Dec 24, 2003|
FMCG: Temporary blip!
What a year! The BSE-Sensex has gained 57% from January till December 10, 2003, and the year is yet to come to a close. While most sectors either moved in tandem with the benchmark indices or outperformed them, the FMCG sector was one of the few that really got 'left behind' in relative terms.
If one looks at the graph below, that compares Rs 100 invested in both the Sensex as well as the BSE FMCG Index at the start of 2003, the underperformance becomes strikingly clear. The Rs 100 invested in Sensex had become Rs 157 by December 10, while the FMCG Index lagged behind with returns of Rs 128.
However, it is not as if the FMCG sector has under performed the Sensex only in 2003, even if we look back at last year, where the Sensex gained only 4% in the entire 2002, the FMCG Index actually showed a decline of 11% during that year. The underperformance is hardly surprising considering that the sector was reeling under poor monsoons, consumer downtrading as well as severe competitive pressure. The agricultural output dipped by over 3% in FY03, one of the worst performances in recent years.
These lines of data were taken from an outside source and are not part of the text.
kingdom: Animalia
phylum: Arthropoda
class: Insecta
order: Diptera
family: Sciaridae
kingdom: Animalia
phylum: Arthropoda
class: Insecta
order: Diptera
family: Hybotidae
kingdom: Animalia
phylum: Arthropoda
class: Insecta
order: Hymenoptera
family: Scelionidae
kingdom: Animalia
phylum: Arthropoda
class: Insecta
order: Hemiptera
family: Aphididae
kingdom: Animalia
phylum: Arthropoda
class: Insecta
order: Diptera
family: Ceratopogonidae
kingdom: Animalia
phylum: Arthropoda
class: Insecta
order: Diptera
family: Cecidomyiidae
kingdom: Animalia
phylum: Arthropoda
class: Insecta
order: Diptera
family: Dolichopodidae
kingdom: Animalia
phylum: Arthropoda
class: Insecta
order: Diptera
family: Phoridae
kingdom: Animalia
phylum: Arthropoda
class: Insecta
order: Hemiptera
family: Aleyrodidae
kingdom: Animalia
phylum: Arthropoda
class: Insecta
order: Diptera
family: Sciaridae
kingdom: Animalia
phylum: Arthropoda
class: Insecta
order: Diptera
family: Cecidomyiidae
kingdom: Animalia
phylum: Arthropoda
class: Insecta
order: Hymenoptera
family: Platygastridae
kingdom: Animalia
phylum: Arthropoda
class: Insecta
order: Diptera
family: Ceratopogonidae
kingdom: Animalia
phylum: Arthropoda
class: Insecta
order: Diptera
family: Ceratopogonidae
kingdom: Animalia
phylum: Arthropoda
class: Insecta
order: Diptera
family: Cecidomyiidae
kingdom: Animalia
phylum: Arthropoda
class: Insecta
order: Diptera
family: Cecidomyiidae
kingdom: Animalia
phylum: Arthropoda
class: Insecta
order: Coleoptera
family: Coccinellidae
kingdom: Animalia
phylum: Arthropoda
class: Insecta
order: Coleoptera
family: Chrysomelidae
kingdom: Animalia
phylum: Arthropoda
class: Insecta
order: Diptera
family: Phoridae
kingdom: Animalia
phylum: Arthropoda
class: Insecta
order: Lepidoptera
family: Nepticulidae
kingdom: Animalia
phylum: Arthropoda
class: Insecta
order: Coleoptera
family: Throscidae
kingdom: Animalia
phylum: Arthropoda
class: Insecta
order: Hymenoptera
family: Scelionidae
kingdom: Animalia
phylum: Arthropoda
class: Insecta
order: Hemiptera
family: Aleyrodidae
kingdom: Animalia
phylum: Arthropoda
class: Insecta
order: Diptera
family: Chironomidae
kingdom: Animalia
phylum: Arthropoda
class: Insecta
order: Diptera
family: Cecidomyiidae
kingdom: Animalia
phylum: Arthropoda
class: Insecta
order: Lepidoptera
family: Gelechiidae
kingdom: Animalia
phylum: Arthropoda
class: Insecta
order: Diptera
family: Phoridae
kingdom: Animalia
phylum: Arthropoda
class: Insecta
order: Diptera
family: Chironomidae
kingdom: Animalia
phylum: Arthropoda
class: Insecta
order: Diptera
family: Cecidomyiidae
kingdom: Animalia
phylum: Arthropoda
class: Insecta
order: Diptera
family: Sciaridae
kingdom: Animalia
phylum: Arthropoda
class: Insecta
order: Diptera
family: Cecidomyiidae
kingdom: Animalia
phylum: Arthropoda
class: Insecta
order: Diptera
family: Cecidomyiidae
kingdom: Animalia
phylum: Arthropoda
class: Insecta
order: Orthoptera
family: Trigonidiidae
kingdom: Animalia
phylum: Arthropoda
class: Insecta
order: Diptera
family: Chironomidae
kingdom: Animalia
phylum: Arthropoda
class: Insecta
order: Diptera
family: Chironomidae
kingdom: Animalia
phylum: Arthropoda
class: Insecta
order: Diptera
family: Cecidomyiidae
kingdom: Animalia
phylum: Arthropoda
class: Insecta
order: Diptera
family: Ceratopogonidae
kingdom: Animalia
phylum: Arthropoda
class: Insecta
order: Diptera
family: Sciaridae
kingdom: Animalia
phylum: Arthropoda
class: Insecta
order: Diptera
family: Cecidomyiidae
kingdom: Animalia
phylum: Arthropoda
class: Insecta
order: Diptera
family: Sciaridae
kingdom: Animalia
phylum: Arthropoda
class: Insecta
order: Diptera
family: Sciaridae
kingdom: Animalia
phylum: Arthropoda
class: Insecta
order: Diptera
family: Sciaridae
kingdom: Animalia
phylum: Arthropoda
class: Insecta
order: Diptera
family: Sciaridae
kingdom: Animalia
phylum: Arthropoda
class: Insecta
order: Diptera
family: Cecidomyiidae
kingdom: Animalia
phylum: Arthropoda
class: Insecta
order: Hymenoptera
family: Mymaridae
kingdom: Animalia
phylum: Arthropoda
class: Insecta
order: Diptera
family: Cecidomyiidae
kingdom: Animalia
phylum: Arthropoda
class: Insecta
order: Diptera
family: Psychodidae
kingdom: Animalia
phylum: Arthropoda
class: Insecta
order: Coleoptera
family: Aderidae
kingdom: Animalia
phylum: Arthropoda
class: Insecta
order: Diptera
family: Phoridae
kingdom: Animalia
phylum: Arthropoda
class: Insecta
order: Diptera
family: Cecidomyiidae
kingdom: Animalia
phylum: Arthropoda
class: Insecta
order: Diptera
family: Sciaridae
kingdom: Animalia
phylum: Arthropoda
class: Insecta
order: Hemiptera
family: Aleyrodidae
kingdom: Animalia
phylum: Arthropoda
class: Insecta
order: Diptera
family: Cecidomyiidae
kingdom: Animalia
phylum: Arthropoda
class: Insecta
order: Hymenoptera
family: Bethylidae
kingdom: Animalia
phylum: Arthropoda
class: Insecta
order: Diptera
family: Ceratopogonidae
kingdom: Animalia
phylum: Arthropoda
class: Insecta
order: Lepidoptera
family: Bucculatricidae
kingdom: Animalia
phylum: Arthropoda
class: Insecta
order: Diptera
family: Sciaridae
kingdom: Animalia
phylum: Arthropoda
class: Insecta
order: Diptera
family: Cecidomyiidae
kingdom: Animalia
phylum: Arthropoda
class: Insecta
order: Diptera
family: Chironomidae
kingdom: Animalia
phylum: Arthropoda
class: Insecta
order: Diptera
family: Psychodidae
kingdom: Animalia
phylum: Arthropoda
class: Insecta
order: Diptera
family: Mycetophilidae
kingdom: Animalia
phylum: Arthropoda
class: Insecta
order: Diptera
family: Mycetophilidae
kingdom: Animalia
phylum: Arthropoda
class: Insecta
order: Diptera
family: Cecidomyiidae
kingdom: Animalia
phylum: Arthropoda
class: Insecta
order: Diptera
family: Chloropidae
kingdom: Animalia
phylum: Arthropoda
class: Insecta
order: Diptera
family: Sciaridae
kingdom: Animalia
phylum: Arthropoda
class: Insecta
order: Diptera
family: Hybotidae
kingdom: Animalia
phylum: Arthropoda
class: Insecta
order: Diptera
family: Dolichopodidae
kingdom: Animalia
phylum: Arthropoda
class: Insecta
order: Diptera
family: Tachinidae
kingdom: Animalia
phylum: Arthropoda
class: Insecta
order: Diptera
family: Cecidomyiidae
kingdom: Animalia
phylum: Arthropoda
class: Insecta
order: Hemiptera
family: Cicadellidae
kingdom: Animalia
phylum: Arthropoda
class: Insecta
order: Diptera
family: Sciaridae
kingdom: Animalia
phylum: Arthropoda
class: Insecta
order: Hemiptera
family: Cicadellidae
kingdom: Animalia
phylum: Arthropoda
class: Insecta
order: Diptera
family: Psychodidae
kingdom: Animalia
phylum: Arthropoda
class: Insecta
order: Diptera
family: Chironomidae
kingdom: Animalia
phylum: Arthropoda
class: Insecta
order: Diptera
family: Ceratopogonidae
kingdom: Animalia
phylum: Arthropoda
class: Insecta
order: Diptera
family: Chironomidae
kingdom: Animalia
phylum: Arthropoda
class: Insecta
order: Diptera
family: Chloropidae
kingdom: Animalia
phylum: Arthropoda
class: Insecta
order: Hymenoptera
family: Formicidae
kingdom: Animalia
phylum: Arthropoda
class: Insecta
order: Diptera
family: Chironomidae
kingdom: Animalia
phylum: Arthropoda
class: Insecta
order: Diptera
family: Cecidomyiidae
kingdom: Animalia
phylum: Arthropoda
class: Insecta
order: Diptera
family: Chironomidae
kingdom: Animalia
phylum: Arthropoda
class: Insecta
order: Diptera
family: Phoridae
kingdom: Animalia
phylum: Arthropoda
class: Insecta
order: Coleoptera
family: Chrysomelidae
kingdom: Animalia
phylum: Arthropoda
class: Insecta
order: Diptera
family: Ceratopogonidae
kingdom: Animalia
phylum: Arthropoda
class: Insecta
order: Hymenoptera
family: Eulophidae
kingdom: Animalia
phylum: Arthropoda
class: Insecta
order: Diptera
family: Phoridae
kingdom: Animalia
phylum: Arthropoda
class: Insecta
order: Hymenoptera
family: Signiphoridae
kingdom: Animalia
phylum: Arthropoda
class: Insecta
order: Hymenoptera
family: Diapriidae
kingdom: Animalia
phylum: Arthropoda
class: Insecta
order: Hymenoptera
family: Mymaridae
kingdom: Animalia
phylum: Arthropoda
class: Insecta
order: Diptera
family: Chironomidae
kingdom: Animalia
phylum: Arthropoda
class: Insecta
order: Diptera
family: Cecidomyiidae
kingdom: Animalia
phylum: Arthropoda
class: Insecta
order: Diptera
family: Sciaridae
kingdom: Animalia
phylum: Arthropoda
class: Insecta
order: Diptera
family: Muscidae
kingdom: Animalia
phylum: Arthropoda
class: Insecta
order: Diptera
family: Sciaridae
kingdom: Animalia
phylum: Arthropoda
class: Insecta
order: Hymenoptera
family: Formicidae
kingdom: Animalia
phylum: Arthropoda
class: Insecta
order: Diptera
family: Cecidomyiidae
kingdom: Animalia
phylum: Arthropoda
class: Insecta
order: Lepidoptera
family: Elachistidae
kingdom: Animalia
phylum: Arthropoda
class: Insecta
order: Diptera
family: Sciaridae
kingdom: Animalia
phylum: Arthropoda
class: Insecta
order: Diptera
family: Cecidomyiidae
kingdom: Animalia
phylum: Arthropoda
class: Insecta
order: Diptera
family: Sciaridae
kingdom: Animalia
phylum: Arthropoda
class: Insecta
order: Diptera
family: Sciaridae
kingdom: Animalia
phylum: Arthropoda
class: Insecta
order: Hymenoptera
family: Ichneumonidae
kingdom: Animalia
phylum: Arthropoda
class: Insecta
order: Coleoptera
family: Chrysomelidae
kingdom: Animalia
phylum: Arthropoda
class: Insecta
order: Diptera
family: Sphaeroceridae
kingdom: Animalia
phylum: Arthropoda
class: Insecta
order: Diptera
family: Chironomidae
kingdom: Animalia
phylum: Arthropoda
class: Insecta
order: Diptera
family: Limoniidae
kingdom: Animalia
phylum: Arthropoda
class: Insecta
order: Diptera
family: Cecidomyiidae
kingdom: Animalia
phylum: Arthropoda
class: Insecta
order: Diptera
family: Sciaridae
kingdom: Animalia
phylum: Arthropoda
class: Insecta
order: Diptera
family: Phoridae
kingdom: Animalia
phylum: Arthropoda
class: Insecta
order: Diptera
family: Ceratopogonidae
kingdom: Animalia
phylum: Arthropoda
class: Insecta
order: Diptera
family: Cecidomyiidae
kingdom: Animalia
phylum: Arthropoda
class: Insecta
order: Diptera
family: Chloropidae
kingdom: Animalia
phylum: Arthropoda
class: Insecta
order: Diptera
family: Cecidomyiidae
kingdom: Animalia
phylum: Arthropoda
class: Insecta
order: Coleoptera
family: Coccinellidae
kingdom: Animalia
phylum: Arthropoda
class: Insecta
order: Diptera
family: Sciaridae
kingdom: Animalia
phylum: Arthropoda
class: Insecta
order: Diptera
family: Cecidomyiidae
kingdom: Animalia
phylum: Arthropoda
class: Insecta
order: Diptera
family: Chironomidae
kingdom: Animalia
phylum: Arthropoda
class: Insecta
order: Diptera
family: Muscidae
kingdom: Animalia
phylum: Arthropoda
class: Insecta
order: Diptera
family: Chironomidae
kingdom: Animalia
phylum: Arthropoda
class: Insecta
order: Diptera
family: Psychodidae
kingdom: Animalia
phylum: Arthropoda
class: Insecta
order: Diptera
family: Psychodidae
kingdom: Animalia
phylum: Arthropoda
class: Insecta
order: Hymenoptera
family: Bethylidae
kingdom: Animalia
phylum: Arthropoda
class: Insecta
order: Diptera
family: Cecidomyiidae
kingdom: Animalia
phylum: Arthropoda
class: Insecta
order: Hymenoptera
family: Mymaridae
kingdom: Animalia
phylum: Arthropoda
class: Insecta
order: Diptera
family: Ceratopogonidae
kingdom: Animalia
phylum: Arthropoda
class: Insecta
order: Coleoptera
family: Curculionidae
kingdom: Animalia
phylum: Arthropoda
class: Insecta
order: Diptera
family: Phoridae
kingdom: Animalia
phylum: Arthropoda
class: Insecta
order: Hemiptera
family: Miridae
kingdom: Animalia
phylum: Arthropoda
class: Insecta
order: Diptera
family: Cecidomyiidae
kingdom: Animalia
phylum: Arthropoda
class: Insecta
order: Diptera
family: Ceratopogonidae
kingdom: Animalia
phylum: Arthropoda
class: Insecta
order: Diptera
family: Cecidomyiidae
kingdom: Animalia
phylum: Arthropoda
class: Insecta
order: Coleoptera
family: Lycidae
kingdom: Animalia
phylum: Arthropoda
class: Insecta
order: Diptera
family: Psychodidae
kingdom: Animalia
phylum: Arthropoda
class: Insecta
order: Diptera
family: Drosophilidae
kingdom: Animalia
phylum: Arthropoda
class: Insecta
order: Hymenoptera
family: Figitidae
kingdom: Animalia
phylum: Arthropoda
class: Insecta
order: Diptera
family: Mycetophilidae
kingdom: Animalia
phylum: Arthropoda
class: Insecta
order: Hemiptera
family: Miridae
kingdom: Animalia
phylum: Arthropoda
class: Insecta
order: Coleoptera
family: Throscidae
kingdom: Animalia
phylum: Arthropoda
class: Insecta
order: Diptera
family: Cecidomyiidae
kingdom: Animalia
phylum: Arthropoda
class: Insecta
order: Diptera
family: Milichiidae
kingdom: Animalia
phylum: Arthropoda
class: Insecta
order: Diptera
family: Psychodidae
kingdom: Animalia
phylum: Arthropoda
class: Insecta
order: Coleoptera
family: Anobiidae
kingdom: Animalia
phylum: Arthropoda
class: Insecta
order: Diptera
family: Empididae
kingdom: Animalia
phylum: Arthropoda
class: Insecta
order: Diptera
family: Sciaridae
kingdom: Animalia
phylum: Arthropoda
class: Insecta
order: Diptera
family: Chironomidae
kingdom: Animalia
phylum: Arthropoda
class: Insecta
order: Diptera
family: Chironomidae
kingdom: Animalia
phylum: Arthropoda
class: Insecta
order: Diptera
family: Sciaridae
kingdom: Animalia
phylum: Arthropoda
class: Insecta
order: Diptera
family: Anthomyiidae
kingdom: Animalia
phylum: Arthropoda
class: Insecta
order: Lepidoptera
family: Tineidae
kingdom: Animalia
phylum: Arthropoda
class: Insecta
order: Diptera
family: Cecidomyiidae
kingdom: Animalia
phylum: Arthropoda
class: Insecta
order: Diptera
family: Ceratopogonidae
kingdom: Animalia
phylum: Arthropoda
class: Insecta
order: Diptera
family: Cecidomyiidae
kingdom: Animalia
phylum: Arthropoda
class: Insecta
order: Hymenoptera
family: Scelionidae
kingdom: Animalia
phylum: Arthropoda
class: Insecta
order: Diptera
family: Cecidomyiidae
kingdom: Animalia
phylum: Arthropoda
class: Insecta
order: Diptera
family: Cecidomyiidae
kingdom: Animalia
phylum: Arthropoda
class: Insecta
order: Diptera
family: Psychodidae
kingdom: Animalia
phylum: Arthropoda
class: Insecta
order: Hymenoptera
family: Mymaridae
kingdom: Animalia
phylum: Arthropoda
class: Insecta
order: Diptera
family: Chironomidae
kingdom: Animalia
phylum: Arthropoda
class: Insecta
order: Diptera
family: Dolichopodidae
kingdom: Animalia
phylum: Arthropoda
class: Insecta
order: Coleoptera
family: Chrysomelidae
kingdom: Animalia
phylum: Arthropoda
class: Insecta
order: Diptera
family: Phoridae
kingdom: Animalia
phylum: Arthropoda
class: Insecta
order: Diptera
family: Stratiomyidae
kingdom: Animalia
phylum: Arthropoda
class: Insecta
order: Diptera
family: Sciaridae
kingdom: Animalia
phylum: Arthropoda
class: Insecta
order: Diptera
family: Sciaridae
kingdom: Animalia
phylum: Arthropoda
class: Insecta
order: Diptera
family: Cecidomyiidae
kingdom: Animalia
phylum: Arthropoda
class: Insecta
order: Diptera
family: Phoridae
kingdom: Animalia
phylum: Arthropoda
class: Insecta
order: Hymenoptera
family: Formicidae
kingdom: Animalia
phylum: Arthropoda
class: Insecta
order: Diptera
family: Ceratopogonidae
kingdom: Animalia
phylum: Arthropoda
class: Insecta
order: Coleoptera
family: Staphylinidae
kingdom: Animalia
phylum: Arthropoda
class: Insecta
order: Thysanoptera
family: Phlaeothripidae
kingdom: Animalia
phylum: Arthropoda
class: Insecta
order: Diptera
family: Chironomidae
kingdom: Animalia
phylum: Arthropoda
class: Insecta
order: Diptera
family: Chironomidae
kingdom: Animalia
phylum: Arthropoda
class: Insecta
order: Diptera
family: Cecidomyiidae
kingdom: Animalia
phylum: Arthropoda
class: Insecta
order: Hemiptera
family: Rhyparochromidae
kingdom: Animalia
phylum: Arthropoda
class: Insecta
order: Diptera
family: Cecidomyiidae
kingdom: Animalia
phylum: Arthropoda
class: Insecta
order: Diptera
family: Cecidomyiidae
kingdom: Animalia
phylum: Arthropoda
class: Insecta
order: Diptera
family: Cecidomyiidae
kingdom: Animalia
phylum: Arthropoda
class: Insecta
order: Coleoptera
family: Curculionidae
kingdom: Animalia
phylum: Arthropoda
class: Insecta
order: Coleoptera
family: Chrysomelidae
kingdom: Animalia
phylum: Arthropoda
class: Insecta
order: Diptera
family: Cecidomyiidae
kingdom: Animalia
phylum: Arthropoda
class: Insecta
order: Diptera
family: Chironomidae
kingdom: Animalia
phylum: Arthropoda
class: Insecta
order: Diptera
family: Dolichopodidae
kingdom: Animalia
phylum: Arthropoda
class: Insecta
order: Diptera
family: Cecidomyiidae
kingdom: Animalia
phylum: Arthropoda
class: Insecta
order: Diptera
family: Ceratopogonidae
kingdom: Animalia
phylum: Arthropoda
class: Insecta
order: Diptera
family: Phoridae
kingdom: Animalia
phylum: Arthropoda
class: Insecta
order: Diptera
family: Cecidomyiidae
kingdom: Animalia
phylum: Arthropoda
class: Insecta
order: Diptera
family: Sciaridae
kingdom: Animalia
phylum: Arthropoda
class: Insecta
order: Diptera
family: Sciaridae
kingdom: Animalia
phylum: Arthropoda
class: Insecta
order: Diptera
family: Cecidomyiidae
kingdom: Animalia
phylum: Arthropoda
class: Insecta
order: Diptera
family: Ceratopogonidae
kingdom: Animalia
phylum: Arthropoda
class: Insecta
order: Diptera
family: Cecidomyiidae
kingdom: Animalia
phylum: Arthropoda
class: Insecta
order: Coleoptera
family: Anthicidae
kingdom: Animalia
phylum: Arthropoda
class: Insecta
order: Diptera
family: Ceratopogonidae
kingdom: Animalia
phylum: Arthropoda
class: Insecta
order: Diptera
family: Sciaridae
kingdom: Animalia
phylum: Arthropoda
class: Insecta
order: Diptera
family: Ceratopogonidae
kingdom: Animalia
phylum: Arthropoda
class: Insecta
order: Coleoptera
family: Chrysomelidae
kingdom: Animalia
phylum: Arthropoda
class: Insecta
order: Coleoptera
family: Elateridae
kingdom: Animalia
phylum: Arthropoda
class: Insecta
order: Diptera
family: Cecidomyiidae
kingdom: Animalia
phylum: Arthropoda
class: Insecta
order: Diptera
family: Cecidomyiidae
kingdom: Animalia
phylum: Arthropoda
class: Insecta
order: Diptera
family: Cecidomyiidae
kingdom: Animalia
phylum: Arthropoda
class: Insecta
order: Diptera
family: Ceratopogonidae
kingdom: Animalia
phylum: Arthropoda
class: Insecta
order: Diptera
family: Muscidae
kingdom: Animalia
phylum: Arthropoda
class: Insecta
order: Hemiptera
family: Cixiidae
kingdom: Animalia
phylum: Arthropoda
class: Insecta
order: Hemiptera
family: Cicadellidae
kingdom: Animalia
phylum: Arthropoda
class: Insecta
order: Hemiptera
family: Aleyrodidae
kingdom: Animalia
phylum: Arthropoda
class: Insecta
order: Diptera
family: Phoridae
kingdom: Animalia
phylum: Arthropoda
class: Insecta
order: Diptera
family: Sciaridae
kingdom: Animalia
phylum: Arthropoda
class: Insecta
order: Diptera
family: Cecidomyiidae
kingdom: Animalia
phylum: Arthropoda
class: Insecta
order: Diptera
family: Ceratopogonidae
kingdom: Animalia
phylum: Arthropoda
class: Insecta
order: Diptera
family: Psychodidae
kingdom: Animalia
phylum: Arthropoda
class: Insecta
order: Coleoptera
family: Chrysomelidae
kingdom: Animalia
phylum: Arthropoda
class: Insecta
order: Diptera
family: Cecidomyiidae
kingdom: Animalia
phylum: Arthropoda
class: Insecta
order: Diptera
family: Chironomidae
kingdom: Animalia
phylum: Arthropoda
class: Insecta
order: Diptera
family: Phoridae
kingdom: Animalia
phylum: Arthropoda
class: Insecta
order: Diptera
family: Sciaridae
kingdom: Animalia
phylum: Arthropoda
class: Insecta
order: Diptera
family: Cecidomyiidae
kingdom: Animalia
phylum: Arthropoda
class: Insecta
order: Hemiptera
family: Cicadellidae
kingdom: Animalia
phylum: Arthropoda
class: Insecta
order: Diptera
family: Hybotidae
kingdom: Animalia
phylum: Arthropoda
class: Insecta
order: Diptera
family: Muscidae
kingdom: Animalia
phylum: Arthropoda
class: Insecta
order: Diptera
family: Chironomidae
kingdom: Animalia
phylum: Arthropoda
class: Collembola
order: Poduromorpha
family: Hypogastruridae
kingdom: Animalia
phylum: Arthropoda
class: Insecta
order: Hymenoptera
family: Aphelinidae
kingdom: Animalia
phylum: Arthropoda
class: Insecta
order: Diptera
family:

If we look at individual company performances, out of the key 15 companies in the sector, only 5 were able to outperform the benchmark indices performance in 2003. These included Gillette, Tata Tea, P&G Hygiene, Dabur and Godrej Consumer. Out of these 5, the first 2 companies (Gillette and Tata Tea) reported a strong turnaround and saw an upward re-rating. P&G Hygiene, on the other hand, saw improved performance in both its product categories and also entered the cough syrup market. Dabur saw a re-rating largely led by the management's decision to demerge the company into separate FMCG and pharma businesses. Expectations of increased focus on both businesses, therefore, led to the optimism.
Among the under performers (relative to benchmark indices), FMCG stalwart Hindustan Lever (HLL) finished at the bottom of the heap, hardly creating any capital gains for its shareholders. Increased competition, as well as lacklustre demand from rural India seems largely the reason for this. Also, with investors anticipating hardly any revenue growth, they seemed reluctant to accord HLL the high premium that it has traditionally received over its peers.
2003 rubbed off a lot of the feel good factor to the sector. Monsoons have been decent and widespread this year. Consequently, as per CMIE estimates agricultural output is likely to record a 10.7% growth in FY04.
If one looks at the relationship between agricultural output and the FMCG Index, the correlation is stark (see graph above). Following the buoyant expectations of an increased agricultural output, the FMCG index has grown by a startling 59% in FY04 so far (April-December 2003). So, in a sense, although the sector under performed the Sensex, 2003 could be the foundation of a buoyant demand season ahead. Also, with improvement in infrastructure across India, it is expected that the ratio of consuming class to total households will touch 46% by FY07 (17.4% in FY95). In this light, companies with strong and widespread distribution networks will be well positioned to take advantage of an upturn in demand.